By Chris Mfula
LUSAKA (Reuters) - Zambia's new President Edgar Lungu has suspended the chief prosecutor and set up a tribunal to investigate him for alleged misconduct, the presidency said, reviving a case that had been thrown out by the courts.
Zambia's High Court in February stopped the arrest of Mutembo Nchito over accusations of graft, saying the lower court which issued the warrant had no authority to hear the case.
A private citizen had accused Nchito of forgery and other crimes alleged to have been committed between 2008 and August 2013.
The presidency said in a statement on Tuesday that Lungu had appointed a four-member tribunal to look into the alleged misconduct and alleged acts of impropriety by the Director of Public Prosecutions (DPP).
"The Tribunal has also been tasked to, and among other things, recommend whether the DPP ought to be removed from office as a result of these allegations," the presidency said, adding that Nchito was suspended to facilitate the probe.
Nchito was not immediately available for comment.
However, in a letter to the International Association of Prosecutors obtained by Reuters following his arrest in February, Nchito said Lungu tried to hound him out of office.
Nchito, who was appointed to the post in 2011, said in the letter that Lungu sent an emissary asking him to resign.

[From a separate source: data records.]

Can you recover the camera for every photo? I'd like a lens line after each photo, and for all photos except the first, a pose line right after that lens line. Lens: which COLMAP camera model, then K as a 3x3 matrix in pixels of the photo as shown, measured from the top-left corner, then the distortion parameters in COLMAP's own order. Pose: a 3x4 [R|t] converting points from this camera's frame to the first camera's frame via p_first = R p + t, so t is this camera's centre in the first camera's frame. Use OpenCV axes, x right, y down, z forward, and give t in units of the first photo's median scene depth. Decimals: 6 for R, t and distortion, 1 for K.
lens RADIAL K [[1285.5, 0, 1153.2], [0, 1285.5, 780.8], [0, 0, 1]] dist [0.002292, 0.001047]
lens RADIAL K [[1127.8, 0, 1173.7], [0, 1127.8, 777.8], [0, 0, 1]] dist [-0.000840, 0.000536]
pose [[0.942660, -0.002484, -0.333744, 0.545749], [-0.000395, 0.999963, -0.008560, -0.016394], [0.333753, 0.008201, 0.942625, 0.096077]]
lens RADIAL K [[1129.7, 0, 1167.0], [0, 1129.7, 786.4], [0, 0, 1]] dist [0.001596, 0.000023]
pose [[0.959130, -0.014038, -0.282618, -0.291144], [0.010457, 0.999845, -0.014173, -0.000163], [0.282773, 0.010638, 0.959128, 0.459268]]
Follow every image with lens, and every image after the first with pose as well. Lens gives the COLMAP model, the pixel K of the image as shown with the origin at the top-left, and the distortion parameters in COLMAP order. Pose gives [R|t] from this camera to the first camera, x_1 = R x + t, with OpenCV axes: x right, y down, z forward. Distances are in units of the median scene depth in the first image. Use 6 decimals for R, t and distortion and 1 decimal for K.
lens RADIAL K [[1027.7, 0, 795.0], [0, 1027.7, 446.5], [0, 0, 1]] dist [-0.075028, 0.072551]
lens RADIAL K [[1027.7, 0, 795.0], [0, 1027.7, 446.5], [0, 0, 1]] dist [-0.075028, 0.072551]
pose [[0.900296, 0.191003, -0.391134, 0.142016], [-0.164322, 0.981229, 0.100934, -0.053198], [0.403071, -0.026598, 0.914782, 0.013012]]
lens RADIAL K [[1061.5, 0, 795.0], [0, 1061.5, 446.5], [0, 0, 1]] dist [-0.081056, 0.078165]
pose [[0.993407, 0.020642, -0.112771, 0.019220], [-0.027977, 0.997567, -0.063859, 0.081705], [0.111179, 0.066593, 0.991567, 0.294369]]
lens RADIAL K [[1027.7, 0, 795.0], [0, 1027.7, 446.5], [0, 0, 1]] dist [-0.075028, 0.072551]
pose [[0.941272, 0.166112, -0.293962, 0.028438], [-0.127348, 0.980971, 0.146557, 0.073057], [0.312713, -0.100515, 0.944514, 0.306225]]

"The message was to the effect that the president wanted me to resign or face an acrimonious removal process," Nchito said in the letter.
The president's office denied Nchito's claims.
"The president has never sent anybody to meet Mr Nchito. Contrary to his claims it is Mr Nchito who has been asking to meet the president but he (president) has refused. The president has received numerous complaints from different members of the public against Mr Nchito," presidential spokesman Amos Chanda told Reuters.
It was not clear when the tribunal to investigate Nchito would start its work, or when it was due to issue its report.
Lungu, who was due to travel to South Africa for medical tests after falling ill over the weekend, took the helm of Africa's second-largest copper producer in January following an election to replace former leader Michael Sata, who died in October aged 77 while undergoing treatment in London.